Doutora e mestre pela Universidade Federal do Rio de Janeiro (UFRj), onde também concluiu o bacharelado em matemática, Diana, 30 anos, usou o tempo para apresentar a Teoria das 4 Cores, que motivou os estudos sobre teoria dos grafos, área da matemática combinatória. Segundo ela, trata de problemas de conflito na vida real, cuja solução, geralmente, é encontrada por meio de cálculos realizados em computador, em decorrência de grande quantidade de variáveis envolvidas.

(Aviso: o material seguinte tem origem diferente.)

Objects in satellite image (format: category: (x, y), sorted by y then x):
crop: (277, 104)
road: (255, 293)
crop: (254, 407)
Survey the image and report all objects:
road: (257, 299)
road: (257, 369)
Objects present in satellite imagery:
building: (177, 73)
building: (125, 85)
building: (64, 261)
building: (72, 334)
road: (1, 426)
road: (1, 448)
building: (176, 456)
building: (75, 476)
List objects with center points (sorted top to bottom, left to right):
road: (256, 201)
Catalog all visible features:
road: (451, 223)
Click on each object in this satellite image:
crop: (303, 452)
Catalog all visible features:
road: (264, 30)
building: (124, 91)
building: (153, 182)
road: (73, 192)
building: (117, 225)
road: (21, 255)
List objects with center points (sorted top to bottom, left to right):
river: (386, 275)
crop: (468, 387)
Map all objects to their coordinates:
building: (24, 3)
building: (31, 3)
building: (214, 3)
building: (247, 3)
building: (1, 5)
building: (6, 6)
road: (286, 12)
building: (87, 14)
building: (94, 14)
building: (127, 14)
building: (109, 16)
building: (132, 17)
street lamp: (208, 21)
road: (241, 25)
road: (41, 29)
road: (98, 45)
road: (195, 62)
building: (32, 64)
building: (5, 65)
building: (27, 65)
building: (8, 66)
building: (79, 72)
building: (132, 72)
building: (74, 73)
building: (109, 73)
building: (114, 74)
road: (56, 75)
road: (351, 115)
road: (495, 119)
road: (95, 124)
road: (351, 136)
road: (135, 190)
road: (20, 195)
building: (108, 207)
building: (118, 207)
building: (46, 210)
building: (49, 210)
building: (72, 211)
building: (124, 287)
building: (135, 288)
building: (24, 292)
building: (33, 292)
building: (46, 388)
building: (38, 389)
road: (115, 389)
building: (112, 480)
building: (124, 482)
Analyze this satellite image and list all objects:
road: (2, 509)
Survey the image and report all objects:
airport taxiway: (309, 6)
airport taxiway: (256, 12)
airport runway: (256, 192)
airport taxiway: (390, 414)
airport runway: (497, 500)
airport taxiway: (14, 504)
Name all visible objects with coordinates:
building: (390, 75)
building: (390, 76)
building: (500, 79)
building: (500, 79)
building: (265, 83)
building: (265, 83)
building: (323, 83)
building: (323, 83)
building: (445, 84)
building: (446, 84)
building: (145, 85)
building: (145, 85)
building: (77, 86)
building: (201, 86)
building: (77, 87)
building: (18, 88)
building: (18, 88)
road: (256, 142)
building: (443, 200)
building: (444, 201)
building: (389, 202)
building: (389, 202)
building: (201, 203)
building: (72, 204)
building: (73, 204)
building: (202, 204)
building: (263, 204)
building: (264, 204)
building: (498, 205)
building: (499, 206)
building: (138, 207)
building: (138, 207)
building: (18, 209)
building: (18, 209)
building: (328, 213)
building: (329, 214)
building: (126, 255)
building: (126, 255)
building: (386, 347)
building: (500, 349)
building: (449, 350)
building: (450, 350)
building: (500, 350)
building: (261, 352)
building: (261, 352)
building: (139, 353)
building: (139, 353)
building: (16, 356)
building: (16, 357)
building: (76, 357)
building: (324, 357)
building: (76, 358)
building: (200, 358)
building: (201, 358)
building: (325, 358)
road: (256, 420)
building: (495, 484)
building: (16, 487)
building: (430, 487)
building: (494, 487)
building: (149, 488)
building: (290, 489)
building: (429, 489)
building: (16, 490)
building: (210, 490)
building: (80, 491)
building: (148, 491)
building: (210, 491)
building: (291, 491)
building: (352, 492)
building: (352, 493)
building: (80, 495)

“Problemas de coloração em grafos são o foco tema da minha pesquisa”, disse ela, citando como exemplo a questão que se coloca quando uma determinada universidade precisa elaborar, da forma mais econômica possível, ou seja, evitando turnos desnecessários, sua lista de cursos considerando um número finito de salas e de professores.

Professora do Departamento de Matemática Aplicada da Uerj desde 2015, Diana vai usar o prêmio de R$ 50 mil para equipar um minilaboratório na instituição, que passa por graves problemas financeiros. Segundo ela, com isso, será mais prazeroso dar prosseguimento às pesquisas.

Na edição nacional, anualmente, são selecionadas sete jovens pesquisadoras de diversas áreas de atuação, que recebem a bolsa-auxílio para ser investida nos estudos que realizam. Até o momento, 75 brasileiras foram contempladas.

Além de Diana, participaram da gravação no IMPA a física Jenaína Soares, da Universidade Federal de Lavras – que estuda a estrutura de nanomateriais bidimensionais -, a farmacêutica Rafaela Ferreira, da Universidade Federal de Minas Gerais, que pesquisa possíveis maneiras de tratar a Doença de Chagas, e quatro pesquisadoras da área de Ciências da Vida: a biomédica Gabriela Nestal, que busca maneiras de tornar o tratamento contra o câncer mais eficaz; a química Fernanda Tonelli, da Universidade Federal de Minas Gerais (UFMG), que trabalha com peixes transgênicos, com a ideia de transformá-los em biofábricas; a bióloga Marília Nunes, da Universidade Federal Rural da Amazônia, que monitora a variabilidade genética de espécies de peixe; e a fisioterapeuta e professora da Universidade Federal do Pampa Pâmela Carpes, que pesquisa, em modelos animais, como a falta de cuidados parentais pode alterar a saúde dos filhotes.